Bahasa Dawan dan Tetun adalah dua bahasa yang paling digunakan dan terbesar di pulau Timor. Secara geografis kita memang dibatasi oleh kawat berduri di pojok perbatasan negeri. Namun, secara emosional kita memiliki adat-istiada yang sama.
Ikatan emosional ini turut memberikan andil bagi kita untuk mencintai bahasa daerah kita. Meskipun bahasa nasional Timor Leste adalah bahasa Portugal, bukan berarti mereka melupakan bahasa Dawan dan Tetun.
Secara formal mereka menggunakan bahasa Portugal maupun Tetun Porto. Namun, secara interaksi keseharian di antara mereka, bahasa Dawan dan Tetun adalah pilihan yang tepat.
Bahkan setiap sore sebagai anak perbatasan, terkadang kita mendengar percakapan mereka yang dengan bahasa Dawan dan Tetun di balik kawat berduri perbatasan. Sembari kita melambaikan tangan dan menyapa mereka. Begitu pun mereka membalas kita dengan kedua bahasa itu.
Setahun yang lalu, saya berkesempatan untuk menjelajahi negeri Timor Leste yang sangat indah. Di atas ketinggian, sejauh mata memandang, ada hamparan air laut yang jernih semakin menggoda diriku untuk segera berenang dan menikmati kesempatan tersebut.

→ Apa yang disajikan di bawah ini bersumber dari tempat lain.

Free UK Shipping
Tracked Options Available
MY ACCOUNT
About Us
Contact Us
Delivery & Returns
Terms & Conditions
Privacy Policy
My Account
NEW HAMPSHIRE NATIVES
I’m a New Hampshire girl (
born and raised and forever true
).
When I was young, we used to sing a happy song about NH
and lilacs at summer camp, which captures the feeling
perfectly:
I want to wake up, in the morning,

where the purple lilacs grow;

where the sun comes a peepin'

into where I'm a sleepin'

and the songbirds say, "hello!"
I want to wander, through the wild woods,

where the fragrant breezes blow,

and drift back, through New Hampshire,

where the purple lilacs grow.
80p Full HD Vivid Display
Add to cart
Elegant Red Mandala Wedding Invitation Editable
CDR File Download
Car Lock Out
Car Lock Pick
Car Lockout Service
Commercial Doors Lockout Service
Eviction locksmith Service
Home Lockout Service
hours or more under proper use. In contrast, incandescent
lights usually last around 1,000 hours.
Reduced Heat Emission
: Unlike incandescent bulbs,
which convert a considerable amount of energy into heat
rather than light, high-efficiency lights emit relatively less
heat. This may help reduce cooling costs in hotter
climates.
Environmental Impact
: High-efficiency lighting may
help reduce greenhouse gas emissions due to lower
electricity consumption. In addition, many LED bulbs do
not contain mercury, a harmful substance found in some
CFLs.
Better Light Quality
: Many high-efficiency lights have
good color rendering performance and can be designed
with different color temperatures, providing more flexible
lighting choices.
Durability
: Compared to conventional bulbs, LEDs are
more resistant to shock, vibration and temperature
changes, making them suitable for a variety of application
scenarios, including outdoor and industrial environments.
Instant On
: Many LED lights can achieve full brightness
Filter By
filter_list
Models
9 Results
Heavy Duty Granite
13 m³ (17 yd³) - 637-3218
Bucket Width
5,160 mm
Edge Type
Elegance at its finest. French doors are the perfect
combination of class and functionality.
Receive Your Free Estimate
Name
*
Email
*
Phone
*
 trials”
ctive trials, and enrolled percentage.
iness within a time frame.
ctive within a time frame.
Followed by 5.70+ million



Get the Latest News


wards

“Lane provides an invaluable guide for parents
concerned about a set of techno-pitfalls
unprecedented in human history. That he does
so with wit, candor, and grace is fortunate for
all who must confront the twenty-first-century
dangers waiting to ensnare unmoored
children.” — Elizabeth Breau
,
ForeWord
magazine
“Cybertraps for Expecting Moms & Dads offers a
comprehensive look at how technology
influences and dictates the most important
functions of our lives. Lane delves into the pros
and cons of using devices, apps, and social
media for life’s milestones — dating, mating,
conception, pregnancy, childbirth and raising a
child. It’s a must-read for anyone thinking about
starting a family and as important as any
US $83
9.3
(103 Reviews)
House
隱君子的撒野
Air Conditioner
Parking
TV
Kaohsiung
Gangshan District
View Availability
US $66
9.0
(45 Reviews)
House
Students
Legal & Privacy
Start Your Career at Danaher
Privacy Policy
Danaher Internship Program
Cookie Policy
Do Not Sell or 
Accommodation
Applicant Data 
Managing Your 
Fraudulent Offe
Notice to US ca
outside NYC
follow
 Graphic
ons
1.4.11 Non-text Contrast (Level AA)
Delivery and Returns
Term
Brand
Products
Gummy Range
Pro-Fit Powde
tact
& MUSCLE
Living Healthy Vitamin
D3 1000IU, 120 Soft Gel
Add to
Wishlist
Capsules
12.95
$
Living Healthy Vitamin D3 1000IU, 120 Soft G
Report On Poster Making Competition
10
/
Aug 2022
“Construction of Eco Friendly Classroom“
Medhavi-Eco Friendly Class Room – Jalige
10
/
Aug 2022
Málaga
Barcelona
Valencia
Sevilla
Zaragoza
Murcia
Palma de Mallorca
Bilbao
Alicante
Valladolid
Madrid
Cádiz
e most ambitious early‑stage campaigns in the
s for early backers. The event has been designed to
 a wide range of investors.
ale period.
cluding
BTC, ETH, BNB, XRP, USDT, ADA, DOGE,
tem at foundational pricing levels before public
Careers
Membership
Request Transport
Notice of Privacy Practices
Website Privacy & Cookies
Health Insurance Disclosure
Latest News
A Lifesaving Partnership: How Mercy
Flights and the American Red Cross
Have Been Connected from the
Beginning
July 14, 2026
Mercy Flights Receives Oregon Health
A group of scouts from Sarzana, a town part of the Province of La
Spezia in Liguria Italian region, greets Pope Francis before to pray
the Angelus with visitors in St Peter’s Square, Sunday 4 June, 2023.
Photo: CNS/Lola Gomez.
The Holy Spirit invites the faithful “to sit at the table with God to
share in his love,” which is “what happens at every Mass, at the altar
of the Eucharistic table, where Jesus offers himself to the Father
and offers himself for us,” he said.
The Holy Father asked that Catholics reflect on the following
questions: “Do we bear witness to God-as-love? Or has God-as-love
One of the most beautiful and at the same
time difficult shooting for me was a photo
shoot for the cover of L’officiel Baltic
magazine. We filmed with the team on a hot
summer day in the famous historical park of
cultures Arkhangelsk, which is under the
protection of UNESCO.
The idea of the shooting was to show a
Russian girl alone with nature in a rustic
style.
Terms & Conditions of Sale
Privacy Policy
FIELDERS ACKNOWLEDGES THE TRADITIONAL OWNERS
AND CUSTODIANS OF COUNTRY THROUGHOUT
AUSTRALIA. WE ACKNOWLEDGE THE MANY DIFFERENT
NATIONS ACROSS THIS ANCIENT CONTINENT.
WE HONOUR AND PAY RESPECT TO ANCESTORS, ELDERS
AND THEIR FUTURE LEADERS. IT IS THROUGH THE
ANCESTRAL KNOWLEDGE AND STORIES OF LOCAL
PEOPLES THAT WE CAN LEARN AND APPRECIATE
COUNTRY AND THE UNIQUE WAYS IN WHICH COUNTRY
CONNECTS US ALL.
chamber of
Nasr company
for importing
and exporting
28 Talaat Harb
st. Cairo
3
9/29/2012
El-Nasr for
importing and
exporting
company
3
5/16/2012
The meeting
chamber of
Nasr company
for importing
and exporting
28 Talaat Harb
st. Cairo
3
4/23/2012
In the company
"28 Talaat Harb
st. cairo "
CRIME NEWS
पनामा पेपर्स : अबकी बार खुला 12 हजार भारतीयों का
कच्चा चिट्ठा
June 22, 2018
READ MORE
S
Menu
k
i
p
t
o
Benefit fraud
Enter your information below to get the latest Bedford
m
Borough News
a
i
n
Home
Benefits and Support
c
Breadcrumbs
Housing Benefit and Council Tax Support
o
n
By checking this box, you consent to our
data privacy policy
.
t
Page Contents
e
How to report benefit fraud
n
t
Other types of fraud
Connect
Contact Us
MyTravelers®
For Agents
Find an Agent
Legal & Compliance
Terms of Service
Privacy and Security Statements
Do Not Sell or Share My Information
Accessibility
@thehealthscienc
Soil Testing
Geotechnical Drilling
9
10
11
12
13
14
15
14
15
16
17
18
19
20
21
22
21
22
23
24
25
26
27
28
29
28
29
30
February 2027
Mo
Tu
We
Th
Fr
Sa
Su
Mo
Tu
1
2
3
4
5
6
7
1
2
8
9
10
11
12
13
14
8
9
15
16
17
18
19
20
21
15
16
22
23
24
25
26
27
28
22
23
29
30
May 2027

Selama saya berada di negeri Timor Leste, bahasa yang saya gunakan bersama mereka adalah bahasa Dawan. Sesekali bahasa Portugal yang membuat saya kebingungan. Gegara sewaktu SMA mata pelajaran bahasa Portugal saya selalu bolos. Akibatnya, penyesalan tiada guna, ketika saya sudah berada di tengah realitas.